We profs bemoan our students’ lack of interest in public affairs, but I’m not sure we can blame them. It only makes sense to pay attention to how you are governed if you believe you have some say in the matter. But unlike their baby boomer parents, today’s students don’t believe they have any say.
{mosads}Early in my journalism ethics class, I show clips of civil rights marches and Vietnam War protests. My thinking is that students cannot be expected to know why journalism ethics matters if they don’t know why journalism matters, and the way to prove to them that journalism matters is to show them instances where an informed populace raised its voice to demand change and, wonder of wonders, change occurred.
For an example of successful activism at the local level, I could show them “Rebels with a Cause,” a documentary about the battle to save coastal lands north of San Francisco from development. It’s a hugely inspiring look at how a bunch of volunteers gathered enough signatures to win the backing of Marin County’s board of supervisors, which provided the impetus for a bill to move through Congress, which led to President Kennedy signing the legislation that created the Point Reyes National Seashore in 1962, and President Nixon, of all people, doing the same for the Golden Gate National Recreation Area 10 years later.
But I doubt my students would be any more impressed by the “Rebels” who fought for these gorgeous parks, than they are by the marchers who withstood high-pressure hoses and police dogs to fight for social justice in the South or the masses who converged on Washington to say they had had enough of the killing in Southeast Asia.
Maybe mass political action could bring about change in those long-ago days. They doubt it would be effective now. The only way to have influence, they sense, is to buy it.

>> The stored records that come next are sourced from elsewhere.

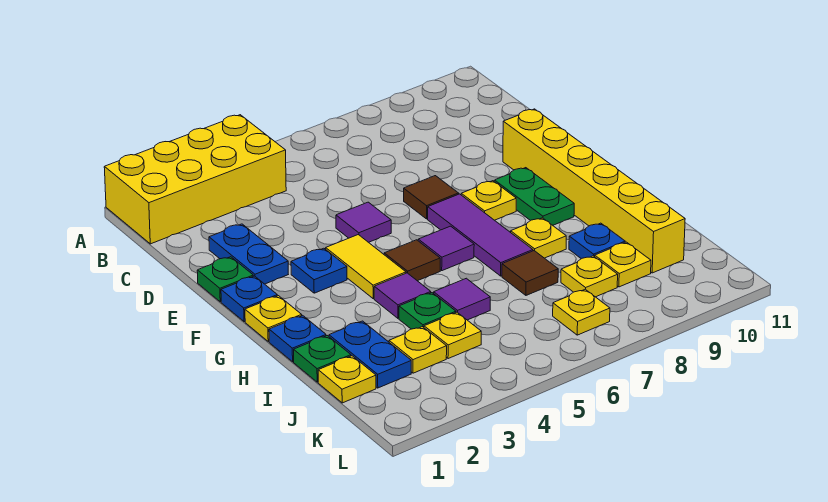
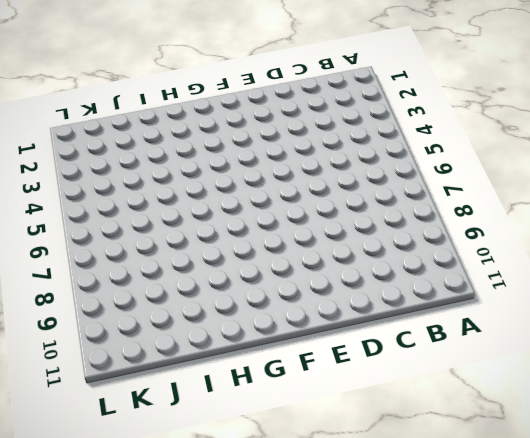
none -> yellow 2x4 brick [104,115,286,244]
none -> blue 1x2 plate [209,224,288,284]
none -> green 1x1 plate [197,257,253,302]
none -> purple 1x1 tile [336,202,391,242]

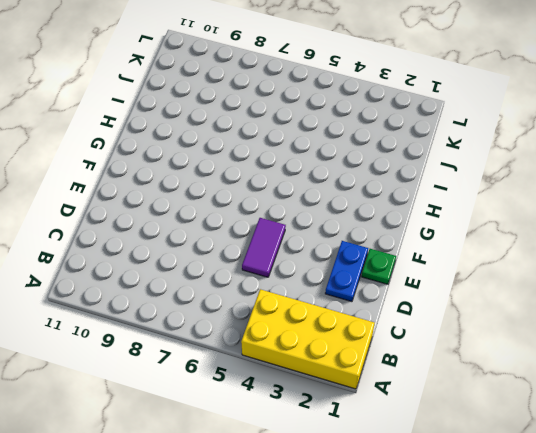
purple 1x2 tile [242,218,286,277] -> purple 1x1 tile [336,202,391,242]
none -> brown 1x1 tile [404,176,459,219]
none -> yellow 1x6 brick [503,109,685,273]
none -> blue 1x1 plate [221,276,277,322]
none -> blue 1x1 plate [291,248,347,293]

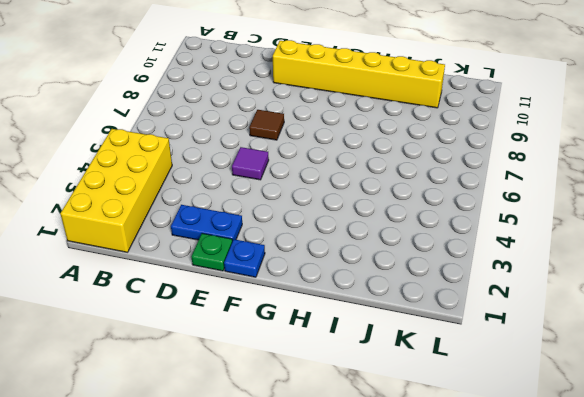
none -> blue 1x1 plate [291,248,347,293]
none -> yellow 1x2 tile [326,235,406,299]
none -> purple 1x3 tile [428,194,533,276]
none -> yellow 1x1 plate [461,181,516,220]

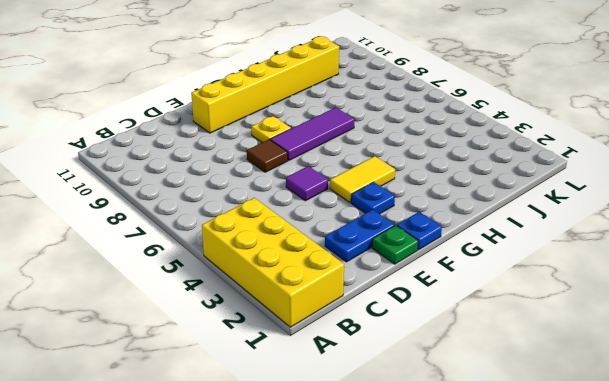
none -> green 1x2 plate [494,168,574,225]
none -> yellow 1x1 plate [245,296,302,341]
none -> brown 1x1 tile [384,240,440,281]
none -> purple 1x1 tile [418,226,474,271]

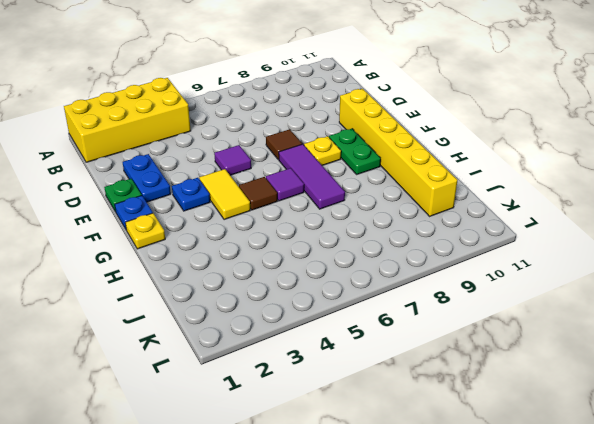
none -> blue 1x1 plate [269,315,326,362]
none -> purple 1x1 tile [374,273,431,318]
none -> yellow 1x1 plate [511,218,566,258]
none -> green 1x1 plate [294,336,351,382]

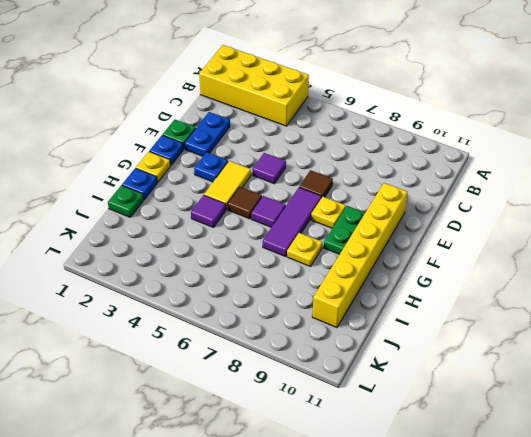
none -> blue 1x2 plate [329,321,411,388]
none -> green 1x1 plate [399,293,456,329]
none -> purple 1x1 tile [434,278,490,320]
none -> brown 1x1 tile [502,251,558,295]

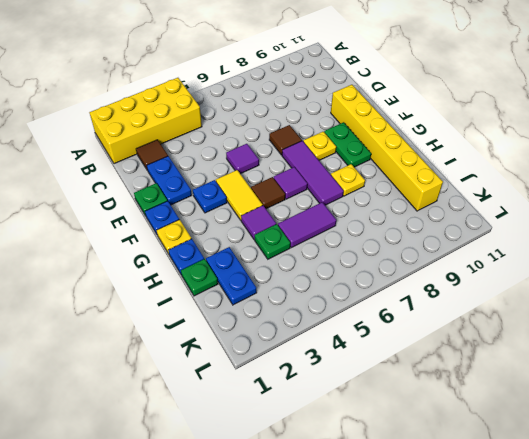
brown 1x1 tile [136,140,168,169] -> brown 1x1 tile moved to [502,251,558,295]
purple 1x2 tile [278,202,336,248] -> purple 1x1 tile [434,278,490,320]
none -> blue 1x1 plate [569,223,625,259]
none -> yellow 1x1 plate [318,356,376,403]
none -> yellow 1x1 plate [389,327,447,373]
none -> yellow 1x1 plate [424,312,481,359]

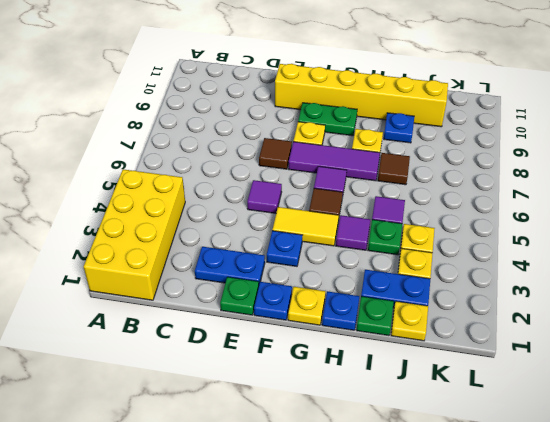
none -> yellow 1x1 plate [561,256,618,297]
none -> yellow 1x1 plate [595,242,651,287]
none -> yellow 1x1 plate [553,289,610,335]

I would say we can thank the Supreme Court’s Citizens United decision for that, except my students don’t know about the Citizens United decision. Nor do they know who the Koch Brothers are, or Sheldon Adelson or George Soros.
This doesn’t necessarily mean that they’re indifferent to the state of the world. But they seem more interested in changing it through the work they do than in trying to wield the clumsy tools of democratic life — voting, petitioning, marching, “occupying,” speaking at public meetings or writing to their elected representatives.

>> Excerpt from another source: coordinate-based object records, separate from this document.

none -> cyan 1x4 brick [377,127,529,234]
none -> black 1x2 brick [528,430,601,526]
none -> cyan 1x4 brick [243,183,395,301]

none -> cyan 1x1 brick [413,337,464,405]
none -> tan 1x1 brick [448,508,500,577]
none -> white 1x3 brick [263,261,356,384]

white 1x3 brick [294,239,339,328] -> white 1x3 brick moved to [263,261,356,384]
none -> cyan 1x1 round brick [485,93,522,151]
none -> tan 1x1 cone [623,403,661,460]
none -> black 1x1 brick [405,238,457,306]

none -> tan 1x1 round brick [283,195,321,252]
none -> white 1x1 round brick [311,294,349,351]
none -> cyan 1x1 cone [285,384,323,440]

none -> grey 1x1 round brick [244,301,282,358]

Have Americans of all ages ever been less interested in politics? And by interested, I don’t just mean as voters or petitioners, but as potential candidates. Whenever a Rep. Mark Sanford (R-S.C.) rises from the ashes to win an election despite revelations about his personal life that would make the rest of us move far away, change our names and hire a plastic surgeon, I think, surely we can do better than this.

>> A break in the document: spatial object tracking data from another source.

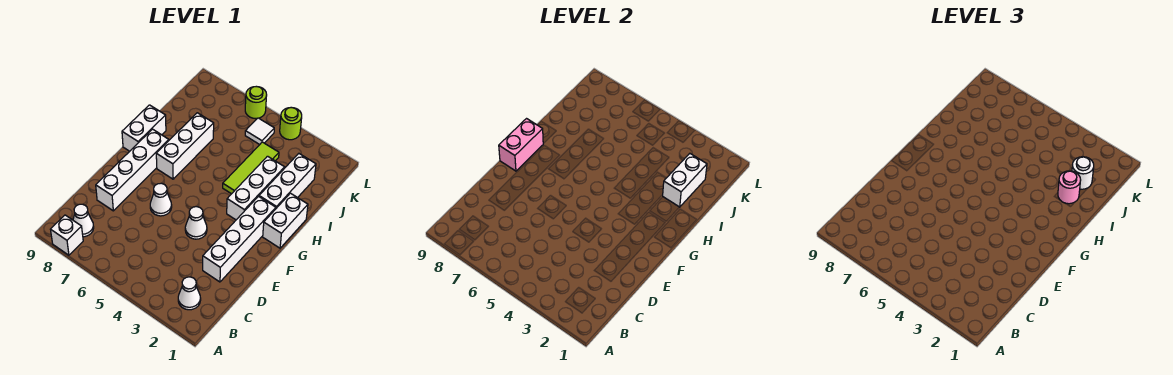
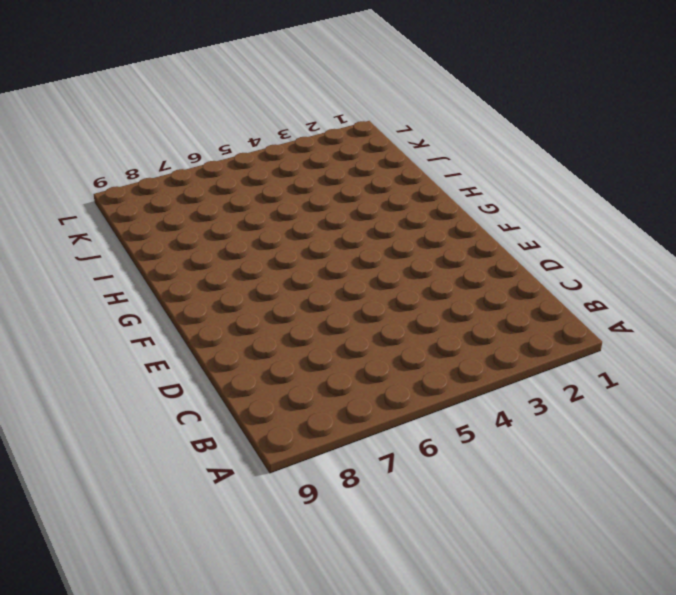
none -> white 1x1 brick [51,215,83,255]
none -> white 1x1 cone [178,277,201,310]
none -> white 1x1 cone [73,204,94,237]

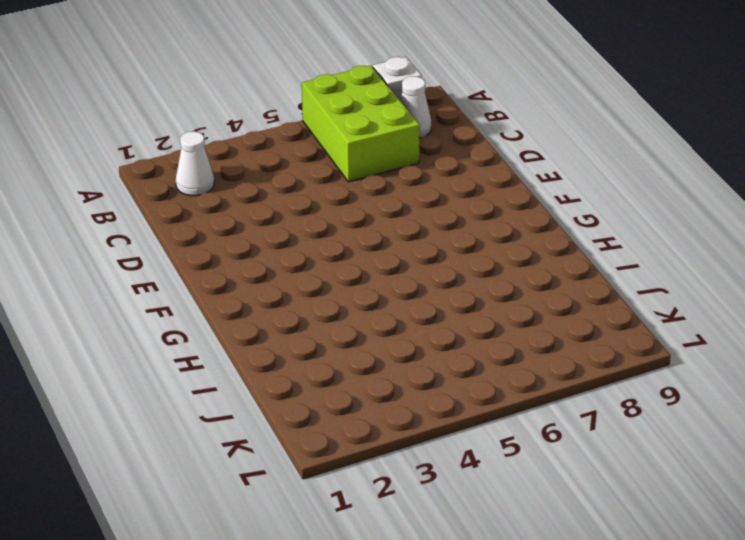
lime 2x3 brick [302,66,420,182] -> none
none -> white 1x4 brick [203,196,276,282]
none -> white 1x4 brick [96,129,169,211]
none -> white 1x1 cone [185,207,207,239]

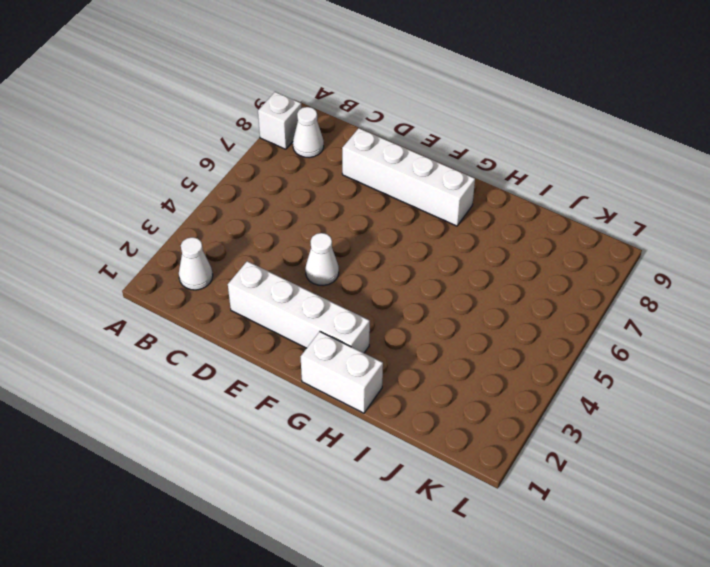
none -> white 1x1 cone [150,183,172,216]
none -> white 1x3 brick [227,156,285,220]
none -> white 1x3 brick [156,113,214,179]

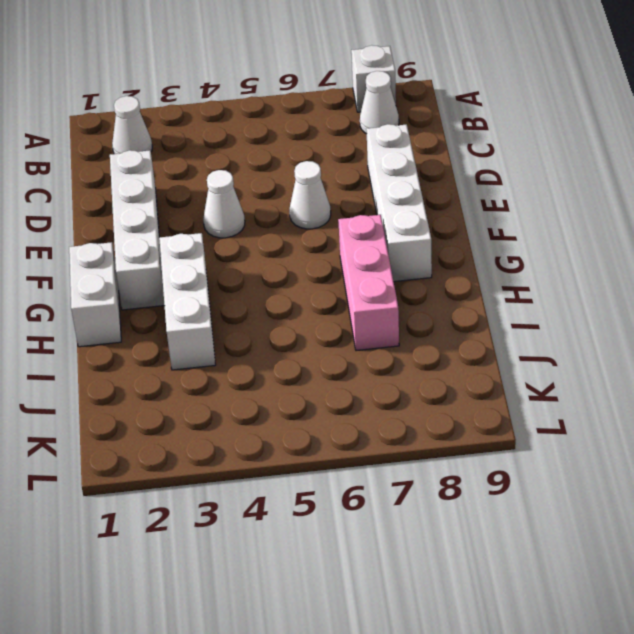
pink 1x3 brick [338,215,399,351] -> white 1x3 brick [156,113,214,179]
none -> white 1x2 brick [122,105,166,151]
none -> white 1x3 brick [259,154,316,208]
none -> lime 1x3 tile [223,142,279,194]

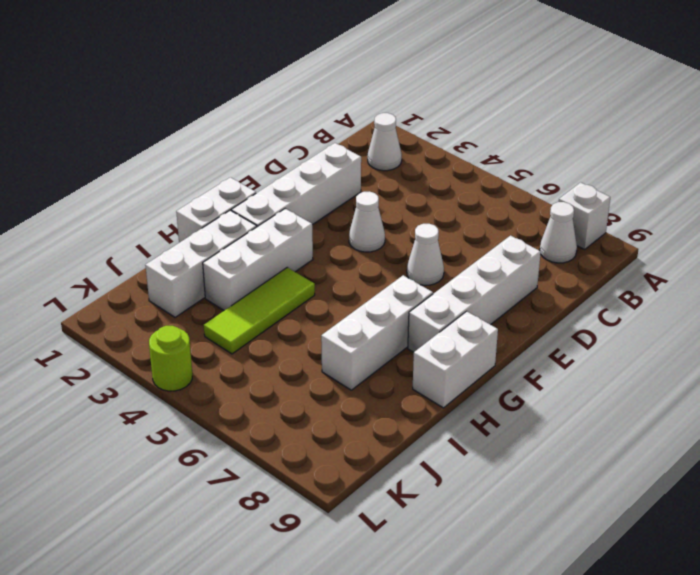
none -> white 1x1 tile [245,118,274,145]
none -> lime 1x1 round brick [245,87,267,119]
none -> pink 1x2 brick [499,119,543,171]

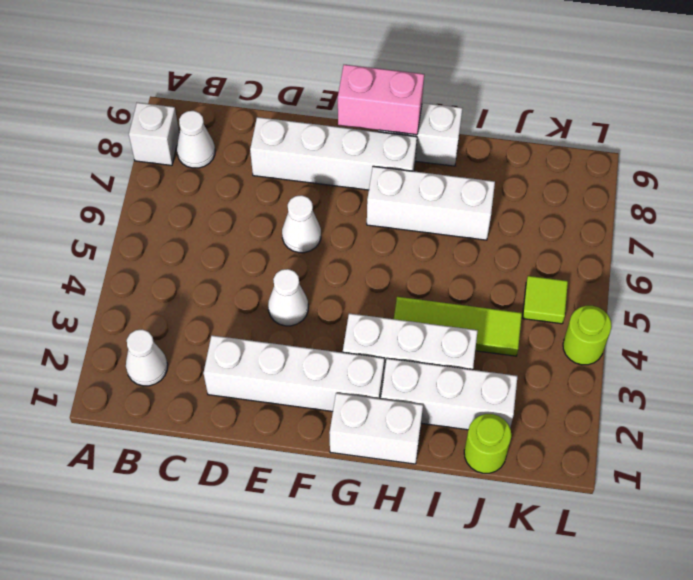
lime 1x1 round brick [464,414,511,473] -> lime 1x1 round brick moved to [245,87,267,119]
lime 1x1 tile [523,276,568,324] -> white 1x1 tile [245,118,274,145]
none -> white 1x2 brick [663,154,707,207]
none -> pink 1x1 round brick [1058,171,1081,204]
none -> white 1x1 round brick [1072,157,1094,189]

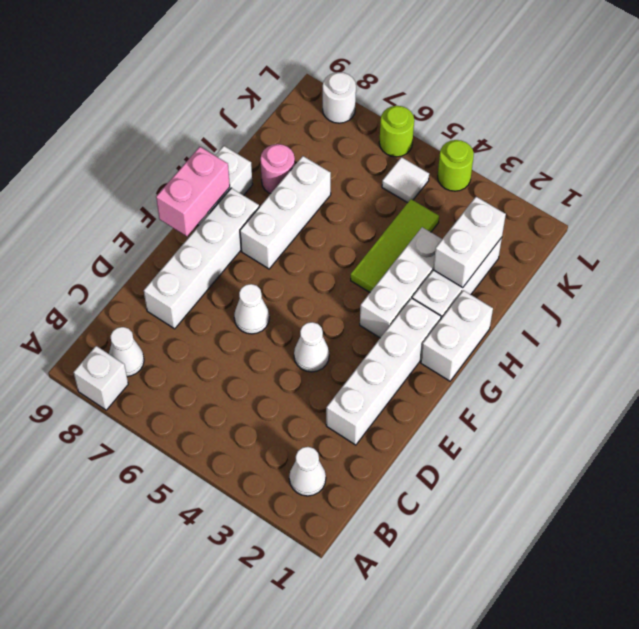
pink 1x1 round brick [260,144,295,194] -> pink 1x1 round brick moved to [1058,171,1081,204]
white 1x1 round brick [323,72,356,123] -> white 1x1 round brick moved to [1072,157,1094,189]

But who else but a person with a volcanic need for love (it shouldn’t surprise us that so many politicians become embroiled in sex scandals) would subject himself to the ceaseless scrutiny and fundraising required of homo politicus?
Our elected representatives have not only ceased to represent us in any meaningful sense; they don’t even look like us. While paging through the business section of The New York Times recently, I was struck by how many of the CEOs and entrepreneurs had gotten ready for their close-up by wearing blue jeans and open-collared shirts, and not tidying their bedhead ‘dos or shaving their stubbly chins.
It made me feel oddly sorry for the pols. In a world where every day is Casual Friday, they remain imprisoned in their undertaker suits and patriotic lapel pins, their Princeton haircuts and their clean-scraped jowls, looking either like geeky high-school boys on Picture Day or geeky college boys on Career Fair Day.
Turnout will doubtless be embarrassingly low on Tuesday, as it always is for midterm elections. We will therefore, as they say, get the government we deserve.
Well, to a point. We can’t give up on good governance. But it’s asking a lot for voters to turn out when they’re this turned off.
Frank teaches journalism at Penn State University.